Whether we’re talking about a T2 Camper, a Golf GTI or a 911, these are classic cars. If someone wants to pay to have them converted, that’s their choice. Lacey has clearly proved there’s a market for this service, which admittedly is reassuringly expensive, because doing it properly and doing it safely always has to be.

On the long drive back home from North Yorkshire, I have time to think it all through. Certainly the way Lacey is doing these conversions is textbook, and everything is reversible, so I have the utmost respect for the way eDub operates: if you want your petrol power back, it’s easy enough to do. That GTI belongs to a Volkswagen collector who has boxed up the original engine, so it may live to drink fossil fuels once again.

My battery bottom line is this: go ahead and electrify your classic if you want to. For me, it nullifies the whole point of owning a historically significant and rare car, and it’s also prohibitively costly for the everyday motorist or classic car owner who isn’t a numbskull EV hater but who doesn’t feel the need to expensively eco-virtue. If that makes me an old combustion-engined dinosaur, then so be it.

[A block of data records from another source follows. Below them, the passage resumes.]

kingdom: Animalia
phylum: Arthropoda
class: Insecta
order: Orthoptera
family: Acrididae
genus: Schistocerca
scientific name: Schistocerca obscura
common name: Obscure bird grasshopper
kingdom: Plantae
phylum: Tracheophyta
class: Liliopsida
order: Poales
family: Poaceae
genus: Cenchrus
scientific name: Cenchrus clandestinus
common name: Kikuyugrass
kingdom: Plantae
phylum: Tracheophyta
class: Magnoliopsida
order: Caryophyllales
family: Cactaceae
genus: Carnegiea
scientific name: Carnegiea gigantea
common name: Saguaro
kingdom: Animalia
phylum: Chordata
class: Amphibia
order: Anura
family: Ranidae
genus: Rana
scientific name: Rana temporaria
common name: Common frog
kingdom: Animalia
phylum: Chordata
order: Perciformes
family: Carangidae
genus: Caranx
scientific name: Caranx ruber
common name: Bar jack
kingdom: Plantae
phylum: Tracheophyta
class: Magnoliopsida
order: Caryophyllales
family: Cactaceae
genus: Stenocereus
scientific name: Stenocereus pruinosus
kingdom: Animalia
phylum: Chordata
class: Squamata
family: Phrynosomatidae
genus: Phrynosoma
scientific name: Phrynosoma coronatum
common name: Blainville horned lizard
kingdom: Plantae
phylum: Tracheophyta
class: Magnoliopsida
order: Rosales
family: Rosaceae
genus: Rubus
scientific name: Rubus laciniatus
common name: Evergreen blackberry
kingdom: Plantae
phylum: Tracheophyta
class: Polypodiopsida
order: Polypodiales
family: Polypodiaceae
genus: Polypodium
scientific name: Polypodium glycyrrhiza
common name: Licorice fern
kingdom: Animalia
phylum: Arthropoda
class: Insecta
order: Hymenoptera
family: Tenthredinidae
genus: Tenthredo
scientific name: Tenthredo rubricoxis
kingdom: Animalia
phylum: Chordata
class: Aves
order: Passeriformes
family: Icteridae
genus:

My Baby Shark BMW, meanwhile, has completed a 371-mile round trip with the briefest of comfort and top-up breaks.

Conversion costs

An eCamper 25t – eDub’s Volkswagen T2 Camper Van Conversion kit – consists of a Tesla motor, which gives more than four times the original power, and replaces the gearbox, so there’s no clutch or gearstick. It has a 25kWh battery so should be good for up to 100 kilometres of real-world range per charge. It takes four hours to fully charge at 7kW and costs AUD$60,000, excluding the Camper Van itself. Alternatively, for AUD$85,000, the eCamper 75 offers around 350 kilometres of real-world range and can charge from 0-80% in 90 minutes at 40kW. Restoration of the T2 to a high standard with all the usual trimmings is roughly AUD$25k to AUD$35k, depending on vehicle condition.